Saúde
Por que não denunciar?
Por Ingrid Oliveira.
Não denuncie.
Não denuncie se a prioridade é preservar a imagem dele, enquanto você perde, pouco a pouco, a própria saúde mental.
Não denuncie se é mais importante que os vizinhos continuem dizendo que ele é um “homem de família”, um “cidadão de bem”, um sujeito educado, respeitado e incapaz de fazer mal a alguém — enquanto, dentro de casa, você vive sob ameaça, controle, humilhação e medo.
Não denuncie.
Afinal, para algumas pessoas, a reputação do agressor parece valer mais do que a dignidade da mulher que sofre a violência.
Não denuncie se ele ocupa uma posição de liderança religiosa e você teme que a denúncia “manche o nome da igreja”.
Deixe tudo como está.
Deixe que ele continue sendo chamado de exemplo, de homem de Deus, de conselheiro, de referência moral. Deixe que a autoridade religiosa continue sendo usada como instrumento de manipulação, silenciamento e abuso. Deixe que possíveis vítimas continuem sem saber que também podem ser vítimas de alguém que aprendeu a usar a fé para conquistar confiança e controlar pessoas.
Não denuncie para proteger a carreira dele.
Porque, afinal, o que são alguns anos de assédio moral, humilhação, perseguição e adoecimento diante da necessidade de preservar o cargo de um homem dentro de uma empresa?
Não denuncie.
Não atrapalhe a promoção.
Não cause constrangimento.
Não faça perguntas.
Não coloque em risco a reputação de quem sempre teve mais liberdade para circular, falar, acusar e ser acreditado.
E, principalmente, não denuncie se você estiver preocupada com o desconforto que a denúncia poderá causar.
Porque a violência é realmente muito mais confortável quando permanece escondida.
Este é o absurdo que precisa ser exposto.
Quando uma mulher denuncia, frequentemente não é apenas o agressor que aparece diante dela. Aparecem também os julgamentos, as dúvidas, a relativização, os conselhos para que ela “pense nos filhos”, “preserve a família”, “não destrua uma carreira”, “não prejudique a igreja”, “não faça uma acusação tão séria sem provas”.
Perguntam o que ela fez?
Por que continuou?
Por que voltou?
Por que demorou?
Por que não saiu antes?
Por que não percebeu?
Por que não contou?
E, tantas vezes, quase ninguém pergunta ao agressor por que ele escolheu violentar.
Há uma ironia cruel nisso tudo: espera-se que a mulher calcule cuidadosamente as consequências da denúncia enquanto, no momento da violência, ninguém exigiu do agressor esse mesmo nível de prudência.
A mulher deveria pensar na reputação.
Ele, aparentemente, não precisava pensar na dignidade dela.
A mulher deveria pensar na família.
Ele não pensou no impacto de destruí-la emocionalmente.

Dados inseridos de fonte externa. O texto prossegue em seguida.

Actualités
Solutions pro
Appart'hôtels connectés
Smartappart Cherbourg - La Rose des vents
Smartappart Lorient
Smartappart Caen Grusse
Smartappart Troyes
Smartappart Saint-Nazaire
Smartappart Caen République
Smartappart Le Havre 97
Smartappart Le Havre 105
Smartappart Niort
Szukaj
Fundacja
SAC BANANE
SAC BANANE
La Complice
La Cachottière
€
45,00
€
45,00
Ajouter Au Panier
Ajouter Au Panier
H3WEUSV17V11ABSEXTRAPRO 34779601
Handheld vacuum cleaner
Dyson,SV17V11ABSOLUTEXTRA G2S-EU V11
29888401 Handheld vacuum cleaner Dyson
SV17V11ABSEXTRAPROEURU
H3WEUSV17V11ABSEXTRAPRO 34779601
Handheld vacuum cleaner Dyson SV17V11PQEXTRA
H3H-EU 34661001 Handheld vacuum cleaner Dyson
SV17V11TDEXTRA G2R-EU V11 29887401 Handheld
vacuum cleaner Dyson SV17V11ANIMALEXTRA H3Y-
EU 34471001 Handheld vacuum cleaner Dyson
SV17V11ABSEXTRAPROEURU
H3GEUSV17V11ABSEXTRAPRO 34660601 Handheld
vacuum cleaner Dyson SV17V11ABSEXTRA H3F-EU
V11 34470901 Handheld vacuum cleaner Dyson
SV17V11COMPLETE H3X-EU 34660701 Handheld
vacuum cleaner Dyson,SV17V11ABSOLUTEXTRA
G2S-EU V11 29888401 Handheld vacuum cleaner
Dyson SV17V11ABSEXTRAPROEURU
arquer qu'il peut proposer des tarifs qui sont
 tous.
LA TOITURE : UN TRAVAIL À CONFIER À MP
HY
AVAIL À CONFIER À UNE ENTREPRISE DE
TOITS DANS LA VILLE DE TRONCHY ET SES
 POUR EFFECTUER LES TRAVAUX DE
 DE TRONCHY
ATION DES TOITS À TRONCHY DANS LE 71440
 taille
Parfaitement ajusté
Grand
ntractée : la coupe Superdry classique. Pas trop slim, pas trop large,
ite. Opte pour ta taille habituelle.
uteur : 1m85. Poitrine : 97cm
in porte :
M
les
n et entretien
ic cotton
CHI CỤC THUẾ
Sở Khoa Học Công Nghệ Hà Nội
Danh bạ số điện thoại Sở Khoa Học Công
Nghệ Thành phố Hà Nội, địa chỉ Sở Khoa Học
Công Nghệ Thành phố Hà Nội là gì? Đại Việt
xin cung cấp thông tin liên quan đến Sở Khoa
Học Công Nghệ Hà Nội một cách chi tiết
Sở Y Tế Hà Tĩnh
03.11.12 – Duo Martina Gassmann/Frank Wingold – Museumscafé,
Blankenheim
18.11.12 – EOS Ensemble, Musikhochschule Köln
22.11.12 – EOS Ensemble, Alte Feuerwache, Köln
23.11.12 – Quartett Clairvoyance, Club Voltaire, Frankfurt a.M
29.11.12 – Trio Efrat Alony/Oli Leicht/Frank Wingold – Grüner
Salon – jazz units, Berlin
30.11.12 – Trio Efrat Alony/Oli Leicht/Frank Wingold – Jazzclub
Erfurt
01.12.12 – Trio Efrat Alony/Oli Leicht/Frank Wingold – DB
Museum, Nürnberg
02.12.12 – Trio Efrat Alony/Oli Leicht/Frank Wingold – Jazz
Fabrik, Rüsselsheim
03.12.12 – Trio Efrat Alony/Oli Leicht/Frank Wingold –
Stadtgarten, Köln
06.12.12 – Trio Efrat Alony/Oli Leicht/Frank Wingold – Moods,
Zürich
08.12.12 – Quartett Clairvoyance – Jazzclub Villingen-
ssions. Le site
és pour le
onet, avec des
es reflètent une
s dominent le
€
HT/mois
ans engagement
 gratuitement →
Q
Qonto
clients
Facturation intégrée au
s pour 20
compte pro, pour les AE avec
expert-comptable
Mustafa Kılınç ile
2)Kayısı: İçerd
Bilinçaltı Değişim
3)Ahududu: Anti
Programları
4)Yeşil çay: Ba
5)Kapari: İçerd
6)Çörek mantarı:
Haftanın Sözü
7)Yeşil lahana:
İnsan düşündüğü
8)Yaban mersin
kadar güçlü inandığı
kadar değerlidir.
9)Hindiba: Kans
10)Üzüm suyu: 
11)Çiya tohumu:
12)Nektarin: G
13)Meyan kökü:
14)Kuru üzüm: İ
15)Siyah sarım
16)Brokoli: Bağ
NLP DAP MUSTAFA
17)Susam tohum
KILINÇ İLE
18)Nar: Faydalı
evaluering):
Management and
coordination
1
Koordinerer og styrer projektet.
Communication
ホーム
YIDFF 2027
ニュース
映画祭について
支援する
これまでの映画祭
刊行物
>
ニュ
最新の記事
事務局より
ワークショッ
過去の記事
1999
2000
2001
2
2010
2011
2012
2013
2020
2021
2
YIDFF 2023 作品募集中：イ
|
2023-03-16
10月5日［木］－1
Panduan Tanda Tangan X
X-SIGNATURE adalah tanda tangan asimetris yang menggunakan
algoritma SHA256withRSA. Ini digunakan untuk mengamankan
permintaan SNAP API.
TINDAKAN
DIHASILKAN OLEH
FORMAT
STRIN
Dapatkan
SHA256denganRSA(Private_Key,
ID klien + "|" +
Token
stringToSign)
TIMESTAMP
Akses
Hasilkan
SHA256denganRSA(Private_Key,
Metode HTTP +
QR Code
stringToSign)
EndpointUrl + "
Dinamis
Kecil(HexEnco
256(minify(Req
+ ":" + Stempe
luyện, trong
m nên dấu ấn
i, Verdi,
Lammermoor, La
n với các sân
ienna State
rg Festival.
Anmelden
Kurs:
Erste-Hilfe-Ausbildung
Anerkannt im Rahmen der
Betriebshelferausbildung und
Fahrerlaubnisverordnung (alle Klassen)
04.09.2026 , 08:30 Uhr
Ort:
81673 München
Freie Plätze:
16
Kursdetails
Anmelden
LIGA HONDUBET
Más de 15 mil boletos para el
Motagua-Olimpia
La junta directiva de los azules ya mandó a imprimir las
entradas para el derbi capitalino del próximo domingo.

A mulher deveria pensar na igreja.
Ele não pensou no poder que estava utilizando para manipular.
A mulher deveria pensar no emprego dele.
Ele não pensou no dano que causava ao ambiente de trabalho.
A pergunta “por que denunciar?” precisa, portanto, ser invertida.
Por que a sociedade ainda espera que a mulher suporte a violência para preservar a imagem de quem a pratica?
Denunciar não é um ato simples. Para muitas mulheres, envolve medo, dependência financeira, filhos, vínculos familiares, exposição, retaliação e riscos reais. Por isso, ninguém deve transformar a denúncia em uma obrigação moral simplista.
Mas também não podemos continuar transformando o silêncio em virtude.
O silêncio não torna o agressor menos violento.
A denúncia não destrói a reputação de um homem inocente. Quando os fatos são apurados pelas instituições competentes, o que está em jogo é responsabilização, proteção e justiça.
E talvez seja justamente isso que incomode tanto.
Não é a denúncia que destrói a imagem de alguém.
É a possibilidade de que, por trás da imagem, finalmente alguém enxergue a violência.
Então, por que não denunciar?
Não denuncie, se preferir preservar o conforto de todos.
Mas não chame esse silêncio de paz.
Porque, quando uma mulher precisa desaparecer emocionalmente para que um homem continue sendo admirado, isso não é paz.
É violência protegida pela conveniência.
E toda vez que a sociedade escolhe proteger a reputação do agressor em vez de escutar a vítima, ela ajuda a construir o ambiente em que a próxima violência poderá acontecer.